* _WRITTEN TASK_: Entries follow. Give back exactly the lines starting at the one containing "X1463Y4613D02*" and ending at the one containing "X3436Y5240D01*", and no other lines.

* _RECORDED DATA_:
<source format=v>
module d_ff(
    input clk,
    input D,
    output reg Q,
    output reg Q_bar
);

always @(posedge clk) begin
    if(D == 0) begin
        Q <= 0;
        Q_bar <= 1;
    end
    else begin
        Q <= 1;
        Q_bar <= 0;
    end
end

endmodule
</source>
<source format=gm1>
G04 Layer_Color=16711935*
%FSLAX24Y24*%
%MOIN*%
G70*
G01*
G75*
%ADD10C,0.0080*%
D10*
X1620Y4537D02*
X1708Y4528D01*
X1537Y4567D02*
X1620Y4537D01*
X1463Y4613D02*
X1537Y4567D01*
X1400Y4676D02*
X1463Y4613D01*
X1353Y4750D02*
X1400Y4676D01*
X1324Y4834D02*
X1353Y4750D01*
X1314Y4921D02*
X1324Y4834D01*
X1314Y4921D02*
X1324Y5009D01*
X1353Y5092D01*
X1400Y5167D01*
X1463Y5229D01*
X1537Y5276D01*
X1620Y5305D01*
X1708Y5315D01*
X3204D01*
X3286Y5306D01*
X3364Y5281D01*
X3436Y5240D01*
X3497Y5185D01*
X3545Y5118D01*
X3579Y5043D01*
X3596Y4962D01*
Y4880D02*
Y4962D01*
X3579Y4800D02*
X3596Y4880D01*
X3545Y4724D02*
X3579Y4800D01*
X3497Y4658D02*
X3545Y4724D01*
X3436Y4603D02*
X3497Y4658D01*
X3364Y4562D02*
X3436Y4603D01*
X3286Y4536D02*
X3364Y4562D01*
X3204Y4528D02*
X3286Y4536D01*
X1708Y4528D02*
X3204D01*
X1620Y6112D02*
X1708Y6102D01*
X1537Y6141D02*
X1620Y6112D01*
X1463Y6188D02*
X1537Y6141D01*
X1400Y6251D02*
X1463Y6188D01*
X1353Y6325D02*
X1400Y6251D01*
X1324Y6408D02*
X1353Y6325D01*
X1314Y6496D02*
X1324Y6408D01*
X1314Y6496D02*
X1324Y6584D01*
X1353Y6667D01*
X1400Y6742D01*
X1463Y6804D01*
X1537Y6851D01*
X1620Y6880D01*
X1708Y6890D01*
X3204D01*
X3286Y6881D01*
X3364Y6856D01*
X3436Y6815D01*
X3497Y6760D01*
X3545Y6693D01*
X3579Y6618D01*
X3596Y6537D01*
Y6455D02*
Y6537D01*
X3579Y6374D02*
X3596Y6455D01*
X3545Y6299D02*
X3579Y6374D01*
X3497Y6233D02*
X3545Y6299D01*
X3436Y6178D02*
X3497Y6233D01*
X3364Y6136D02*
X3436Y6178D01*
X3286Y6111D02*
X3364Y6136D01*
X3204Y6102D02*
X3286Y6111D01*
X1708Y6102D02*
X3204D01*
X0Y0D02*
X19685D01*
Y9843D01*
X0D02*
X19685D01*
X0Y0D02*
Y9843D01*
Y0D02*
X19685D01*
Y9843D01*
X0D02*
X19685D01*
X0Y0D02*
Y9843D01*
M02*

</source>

==

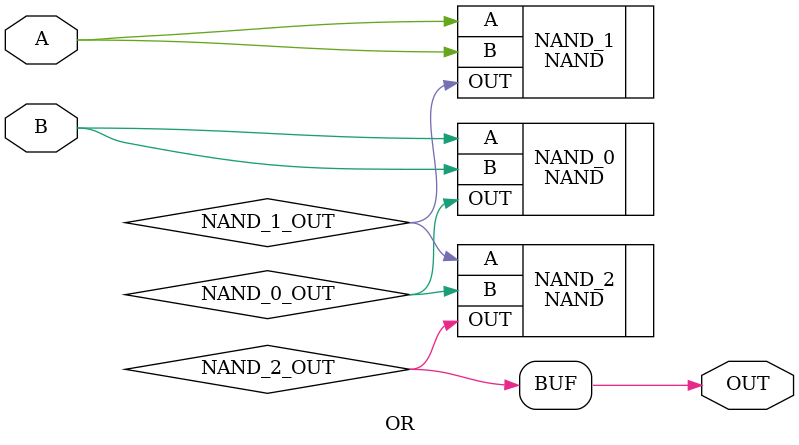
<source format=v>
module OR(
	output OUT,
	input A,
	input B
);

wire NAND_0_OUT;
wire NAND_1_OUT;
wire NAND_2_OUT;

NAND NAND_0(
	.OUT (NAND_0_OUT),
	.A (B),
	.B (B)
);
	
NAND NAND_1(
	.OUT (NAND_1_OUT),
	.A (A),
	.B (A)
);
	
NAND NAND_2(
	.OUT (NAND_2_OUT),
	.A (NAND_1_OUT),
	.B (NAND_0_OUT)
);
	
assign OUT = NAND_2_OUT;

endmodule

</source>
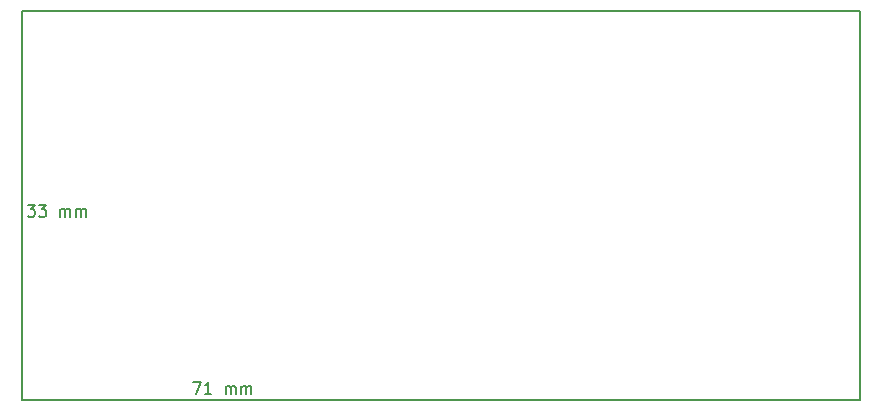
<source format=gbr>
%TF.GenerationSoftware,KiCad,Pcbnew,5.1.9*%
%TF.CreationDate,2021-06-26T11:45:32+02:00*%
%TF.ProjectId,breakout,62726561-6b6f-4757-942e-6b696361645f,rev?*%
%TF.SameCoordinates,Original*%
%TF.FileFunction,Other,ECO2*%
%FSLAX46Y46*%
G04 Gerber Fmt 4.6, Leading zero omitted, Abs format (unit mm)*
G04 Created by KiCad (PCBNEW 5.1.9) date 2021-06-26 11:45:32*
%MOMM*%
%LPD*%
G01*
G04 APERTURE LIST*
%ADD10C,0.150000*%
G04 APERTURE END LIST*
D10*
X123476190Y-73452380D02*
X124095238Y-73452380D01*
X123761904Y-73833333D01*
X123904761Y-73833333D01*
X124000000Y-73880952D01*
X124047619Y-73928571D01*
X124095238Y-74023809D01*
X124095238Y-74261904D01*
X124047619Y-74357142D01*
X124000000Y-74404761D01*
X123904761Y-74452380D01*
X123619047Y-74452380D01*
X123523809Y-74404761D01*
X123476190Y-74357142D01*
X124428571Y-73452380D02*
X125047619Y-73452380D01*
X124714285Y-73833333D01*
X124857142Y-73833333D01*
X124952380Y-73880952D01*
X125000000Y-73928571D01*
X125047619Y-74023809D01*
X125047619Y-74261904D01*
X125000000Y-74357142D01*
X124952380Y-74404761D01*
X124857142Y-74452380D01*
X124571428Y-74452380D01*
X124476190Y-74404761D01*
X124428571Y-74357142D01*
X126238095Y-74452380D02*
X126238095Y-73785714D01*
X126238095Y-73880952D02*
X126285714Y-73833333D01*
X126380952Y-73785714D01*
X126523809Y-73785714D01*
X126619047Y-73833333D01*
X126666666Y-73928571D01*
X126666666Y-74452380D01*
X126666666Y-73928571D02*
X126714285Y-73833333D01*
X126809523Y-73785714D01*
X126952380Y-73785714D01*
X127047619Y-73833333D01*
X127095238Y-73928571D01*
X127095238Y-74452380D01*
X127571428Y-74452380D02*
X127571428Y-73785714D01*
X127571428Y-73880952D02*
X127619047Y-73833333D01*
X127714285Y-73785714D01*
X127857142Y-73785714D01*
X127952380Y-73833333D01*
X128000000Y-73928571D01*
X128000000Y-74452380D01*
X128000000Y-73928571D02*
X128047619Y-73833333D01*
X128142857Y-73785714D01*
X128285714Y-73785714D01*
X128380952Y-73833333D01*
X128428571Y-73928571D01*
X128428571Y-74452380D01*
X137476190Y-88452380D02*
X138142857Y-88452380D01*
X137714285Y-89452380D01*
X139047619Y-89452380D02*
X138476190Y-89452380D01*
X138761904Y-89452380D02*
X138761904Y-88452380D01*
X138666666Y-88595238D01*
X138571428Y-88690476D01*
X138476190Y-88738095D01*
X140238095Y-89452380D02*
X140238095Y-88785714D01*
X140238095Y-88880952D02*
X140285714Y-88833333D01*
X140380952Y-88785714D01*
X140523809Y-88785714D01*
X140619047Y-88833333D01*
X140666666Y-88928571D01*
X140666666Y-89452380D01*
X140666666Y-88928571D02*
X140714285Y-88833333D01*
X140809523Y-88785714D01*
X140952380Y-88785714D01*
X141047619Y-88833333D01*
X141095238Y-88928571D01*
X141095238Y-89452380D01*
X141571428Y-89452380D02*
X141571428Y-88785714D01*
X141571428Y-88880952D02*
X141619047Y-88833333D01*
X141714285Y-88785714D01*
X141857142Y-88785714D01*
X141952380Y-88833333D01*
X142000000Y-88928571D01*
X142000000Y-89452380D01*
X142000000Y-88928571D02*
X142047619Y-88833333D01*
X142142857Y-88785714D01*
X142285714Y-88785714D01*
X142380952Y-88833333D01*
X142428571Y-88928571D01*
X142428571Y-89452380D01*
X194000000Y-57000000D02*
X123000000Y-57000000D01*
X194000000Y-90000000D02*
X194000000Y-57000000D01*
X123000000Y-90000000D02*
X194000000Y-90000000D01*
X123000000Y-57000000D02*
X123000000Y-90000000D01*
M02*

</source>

* _THE COMPLETED TASK_:
X1463Y4613D02*
X1537Y4567D01*
X1400Y4676D02*
X1463Y4613D01*
X1353Y4750D02*
X1400Y4676D01*
X1324Y4834D02*
X1353Y4750D01*
X1314Y4921D02*
X1324Y4834D01*
X1314Y4921D02*
X1324Y5009D01*
X1353Y5092D01*
X1400Y5167D01*
X1463Y5229D01*
X1537Y5276D01*
X1620Y5305D01*
X1708Y5315D01*
X3204D01*
X3286Y5306D01*
X3364Y5281D01*
X3436Y5240D01*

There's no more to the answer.